I went for my appointment on Friday.  I told the MRI tech that I was autistic and I’d need ear plugs to make sure the noise didn’t bother me.  Sean came with me but he had to wait in the radiology lab waiting room.  I had to go in alone, and for the first time I started to be frightened by the impending scan.  When I walked into the room where the machine was, I immediately became terrified.  I was staring at a plastic tube with something that spun around it and it was making loud whooshing sounds that hurt my ears.  The tech had to wait a couple minutes before I could go into the room.  The changing stalls were in the cooler room and even there it was unbearably noisy, and there I had to walk over vents in the floor in bare feet and a hospital gown with cold air blowing up under me.  I laid down on a stretcher and put ear plugs in and headphones over those.  I couldn’t hear the whooshing or the tech talking.  The stretcher rose and slid into the plastic tube.  I was only an inch away from the top of the plastic, and I couldn’t move.  I panicked but held still.  And when the machine started running the noise was terrible even through the ear plugs.  It took 17 minutes.  When it was over I was shaking hard and had to sit down.  It took me hours to recover.  I had a miserable weekend at home in bed, arguing with my fiancĂ© over whether I could take pills.  I couldn’t cook or clean or fetch things from the other room.  Sean had to take care of me.

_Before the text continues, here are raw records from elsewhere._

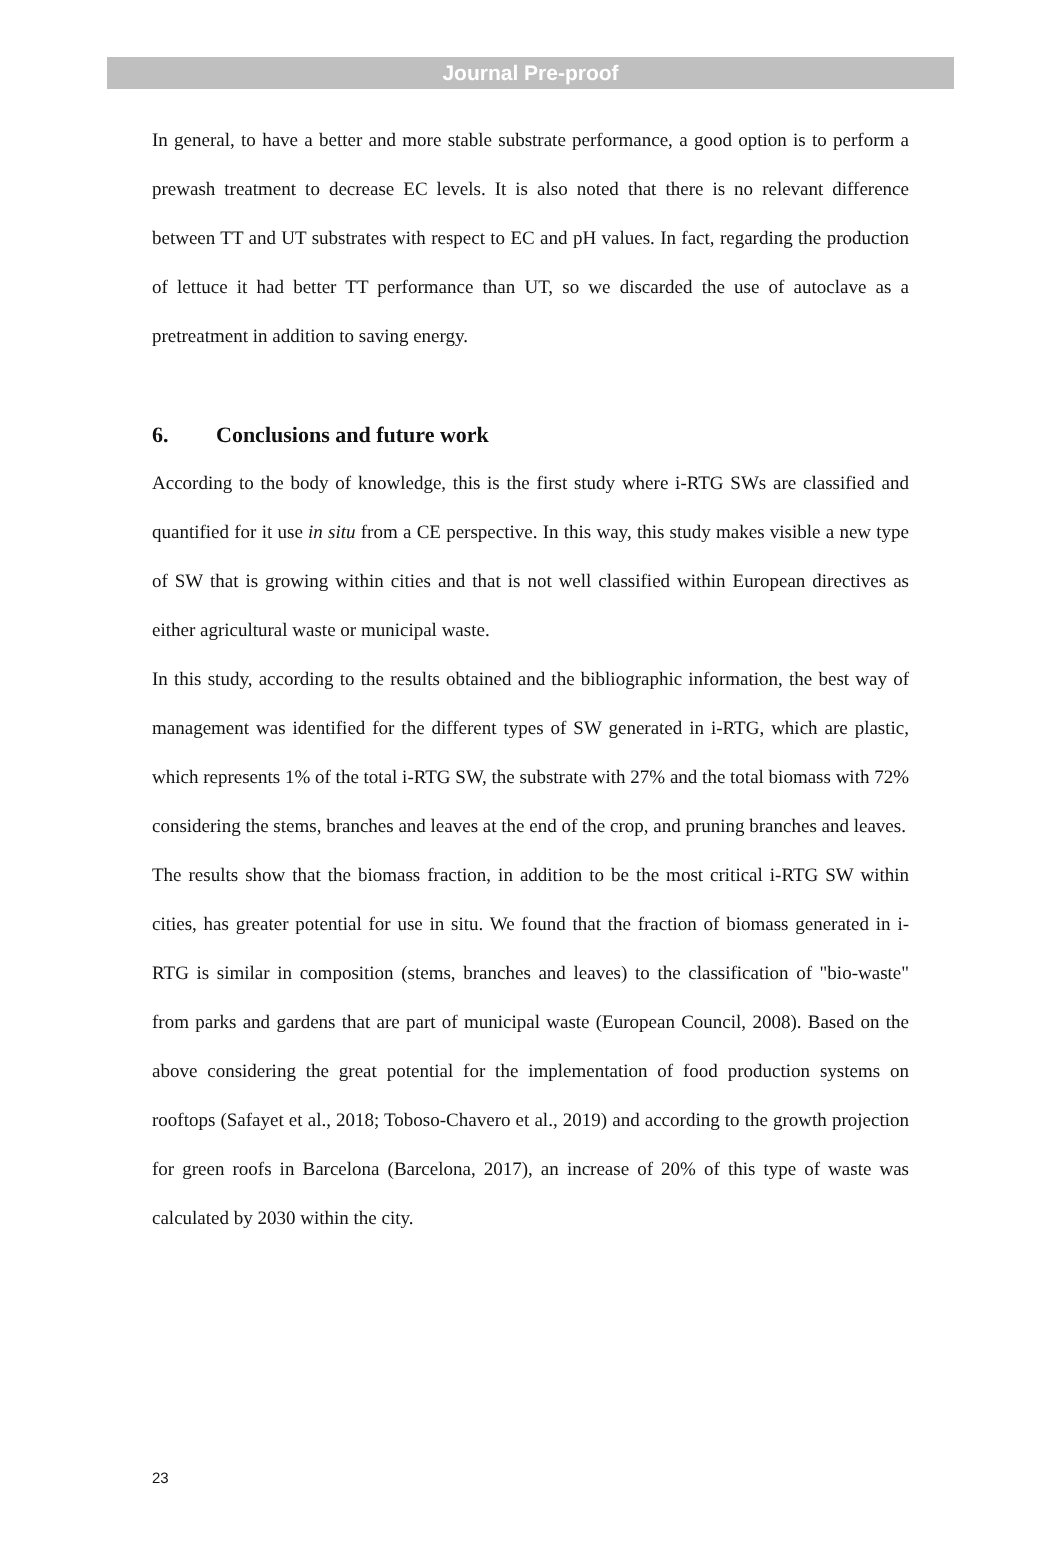Journal Pre-proof
In general, to have a better and more stable substrate performance, a good option is to perform a prewash treatment to decrease EC levels. It is also noted that there is no relevant difference between TT and UT substrates with respect to EC and pH values. In fact, regarding the production of lettuce it had better TT performance than UT, so we discarded the use of autoclave as a pretreatment in addition to saving energy.
6. Conclusions and future work
According to the body of knowledge, this is the first study where i-RTG SWs are classified and quantified for it use in situ from a CE perspective. In this way, this study makes visible a new type of SW that is growing within cities and that is not well classified within European directives as either agricultural waste or municipal waste.
In this study, according to the results obtained and the bibliographic information, the best way of management was identified for the different types of SW generated in i-RTG, which are plastic, which represents 1% of the total i-RTG SW, the substrate with 27% and the total biomass with 72% considering the stems, branches and leaves at the end of the crop, and pruning branches and leaves.
The results show that the biomass fraction, in addition to be the most critical i-RTG SW within cities, has greater potential for use in situ. We found that the fraction of biomass generated in i-RTG is similar in composition (stems, branches and leaves) to the classification of "bio-waste" from parks and gardens that are part of municipal waste (European Council, 2008). Based on the above considering the great potential for the implementation of food production systems on rooftops (Safayet et al., 2018; Toboso-Chavero et al., 2019) and according to the growth projection for green roofs in Barcelona (Barcelona, 2017), an increase of 20% of this type of waste was calculated by 2030 within the city.
23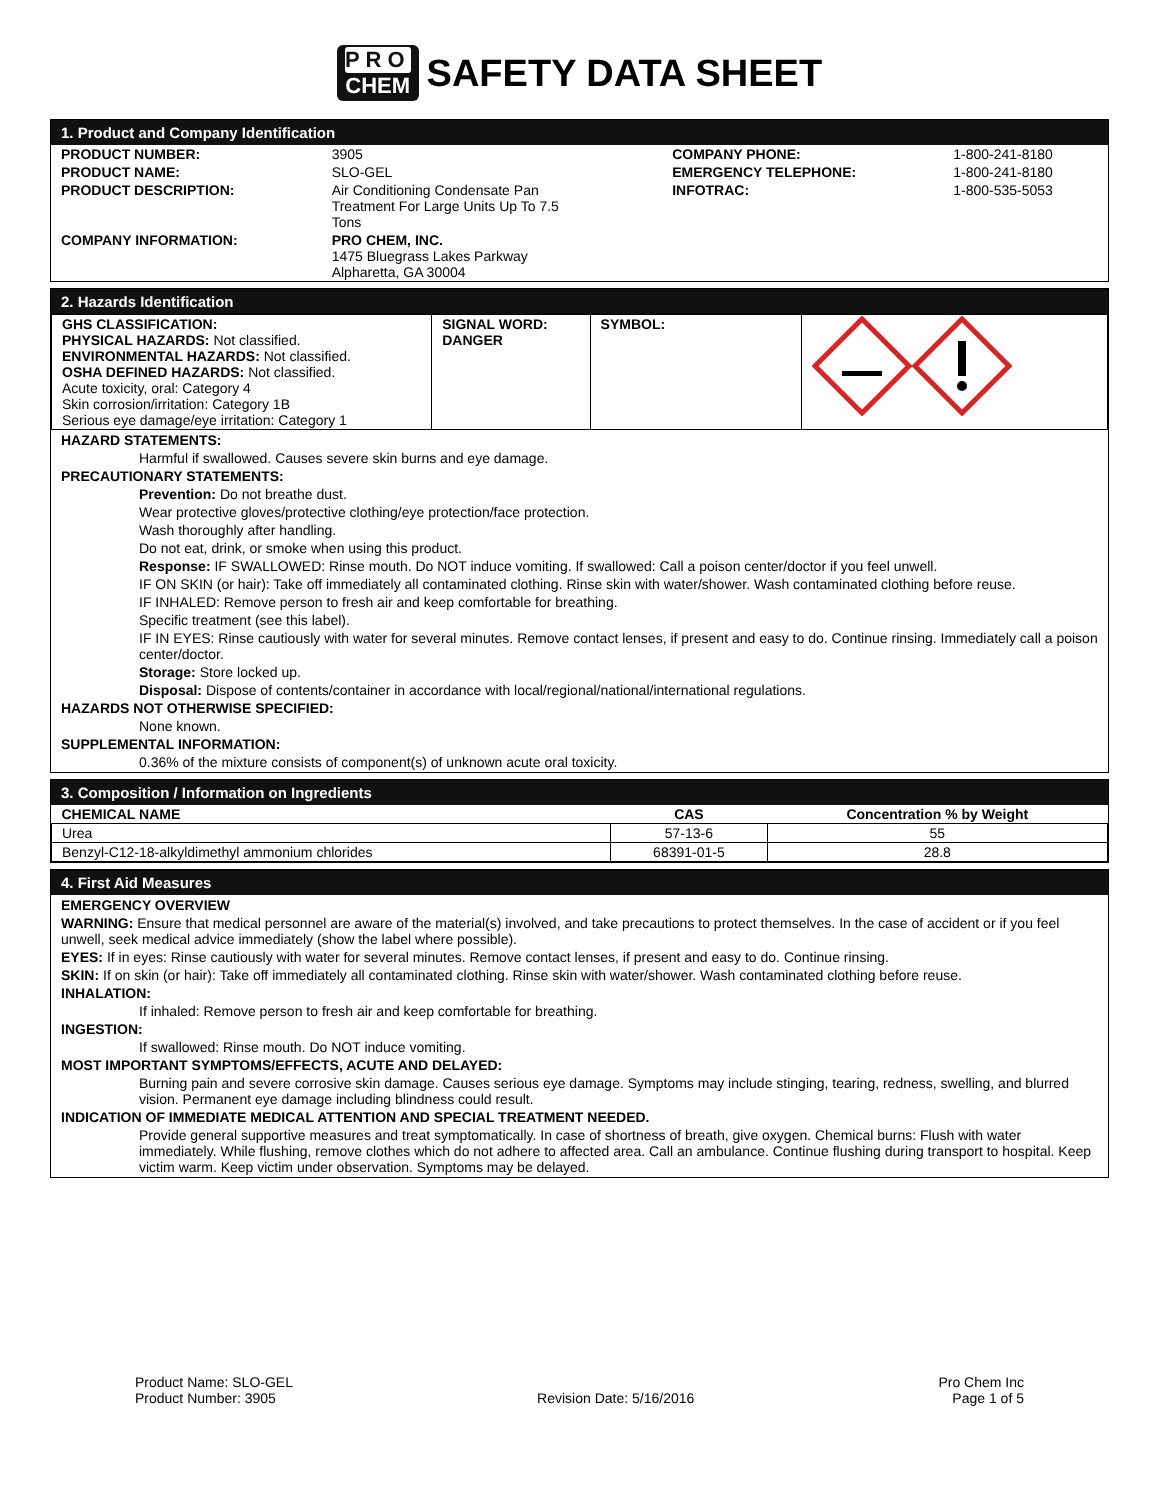PRO
CHEM
SAFETY DATA SHEET
1. Product and Company Identification
| PRODUCT NUMBER: | 3905 | COMPANY PHONE: | 1-800-241-8180 |
| PRODUCT NAME: | SLO-GEL | EMERGENCY TELEPHONE: | 1-800-241-8180 |
| PRODUCT DESCRIPTION: | Air Conditioning Condensate Pan Treatment For Large Units Up To 7.5 Tons | INFOTRAC: | 1-800-535-5053 |
| COMPANY INFORMATION: | PRO CHEM, INC. 1475 Bluegrass Lakes Parkway Alpharetta, GA 30004 | | |
2. Hazards Identification
| GHS CLASSIFICATION: PHYSICAL HAZARDS: Not classified. ENVIRONMENTAL HAZARDS: Not classified. OSHA DEFINED HAZARDS: Not classified. Acute toxicity, oral: Category 4 Skin corrosion/irritation: Category 1B Serious eye damage/eye irritation: Category 1 | SIGNAL WORD: DANGER | SYMBOL: | |
HAZARD STATEMENTS:
Harmful if swallowed. Causes severe skin burns and eye damage.
PRECAUTIONARY STATEMENTS:
Prevention: Do not breathe dust.
Wear protective gloves/protective clothing/eye protection/face protection.
Wash thoroughly after handling.
Do not eat, drink, or smoke when using this product.
Response: IF SWALLOWED: Rinse mouth. Do NOT induce vomiting. If swallowed: Call a poison center/doctor if you feel unwell.
IF ON SKIN (or hair): Take off immediately all contaminated clothing. Rinse skin with water/shower. Wash contaminated clothing before reuse.
IF INHALED: Remove person to fresh air and keep comfortable for breathing.
Specific treatment (see this label).
IF IN EYES: Rinse cautiously with water for several minutes. Remove contact lenses, if present and easy to do. Continue rinsing. Immediately call a poison center/doctor.
Storage: Store locked up.
Disposal: Dispose of contents/container in accordance with local/regional/national/international regulations.
HAZARDS NOT OTHERWISE SPECIFIED:
None known.
SUPPLEMENTAL INFORMATION:
0.36% of the mixture consists of component(s) of unknown acute oral toxicity.
3. Composition / Information on Ingredients
| CHEMICAL NAME | CAS | Concentration % by Weight |
| --- | --- | --- |
| Urea | 57-13-6 | 55 |
| Benzyl-C12-18-alkyldimethyl ammonium chlorides | 68391-01-5 | 28.8 |
4. First Aid Measures
EMERGENCY OVERVIEW
WARNING: Ensure that medical personnel are aware of the material(s) involved, and take precautions to protect themselves. In the case of accident or if you feel unwell, seek medical advice immediately (show the label where possible).
EYES: If in eyes: Rinse cautiously with water for several minutes. Remove contact lenses, if present and easy to do. Continue rinsing.
SKIN: If on skin (or hair): Take off immediately all contaminated clothing. Rinse skin with water/shower. Wash contaminated clothing before reuse.
INHALATION:
If inhaled: Remove person to fresh air and keep comfortable for breathing.
INGESTION:
If swallowed: Rinse mouth. Do NOT induce vomiting.
MOST IMPORTANT SYMPTOMS/EFFECTS, ACUTE AND DELAYED:
Burning pain and severe corrosive skin damage. Causes serious eye damage. Symptoms may include stinging, tearing, redness, swelling, and blurred vision. Permanent eye damage including blindness could result.
INDICATION OF IMMEDIATE MEDICAL ATTENTION AND SPECIAL TREATMENT NEEDED.
Provide general supportive measures and treat symptomatically. In case of shortness of breath, give oxygen. Chemical burns: Flush with water immediately. While flushing, remove clothes which do not adhere to affected area. Call an ambulance. Continue flushing during transport to hospital. Keep victim warm. Keep victim under observation. Symptoms may be delayed.
Product Name: SLO-GEL
Product Number: 3905
Revision Date: 5/16/2016 Pro Chem Inc
Page 1 of 5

That was last weekend.  I went to school today and hoped the refills I’d ordered would be granted by my doctor.  My mother texted me to let me know that the results of my MRI were in—I had bulging discs from T10 to T12 and degeneration between L4 and L5.  I cried.  After all these years I finally validated what I’ve been telling people—the two locations of pain, the three vertebrae in my upper back that I could count, the fact that the pain was serious.  And now I know what’s wrong but I don’t know what they’re going to do with me.  Cortisone shots maybe, which might mean less pain pills.  I just want relief.  I want to be able to concentrate on things again.
I’ve been away from my blog for months.  I’ve been away from planning my ASAN chapter.  I’ve neglected a lot of projects while I was healing and I haven’t healed yet.  I’m scared.  This means I’m going to be physically disabled for the rest of my life and all I can do is try to manage the pain.  I thought I was prepared for this news but it just feels devastating right now.  Right now I can feel the injured vertebrae in my upper back screaming and there’s nothing I can do about it.   It’s going to be a while before I can get used to the idea that this will be here forever.  I’m not ready to accept it yet. 
But I know I’ll accept it eventually, like I did with the autism when I found out I had it, and like I did with my hearing.  It’ll just take a while.  The autism and otosclerosis don’t hurt.  I don’t have to think about them at every second of every day.  And right now I can barely think about my fingers on the keyboard or what I’m typing.  That’s in the back of my mind.  The foreground is all thoughts of the pain.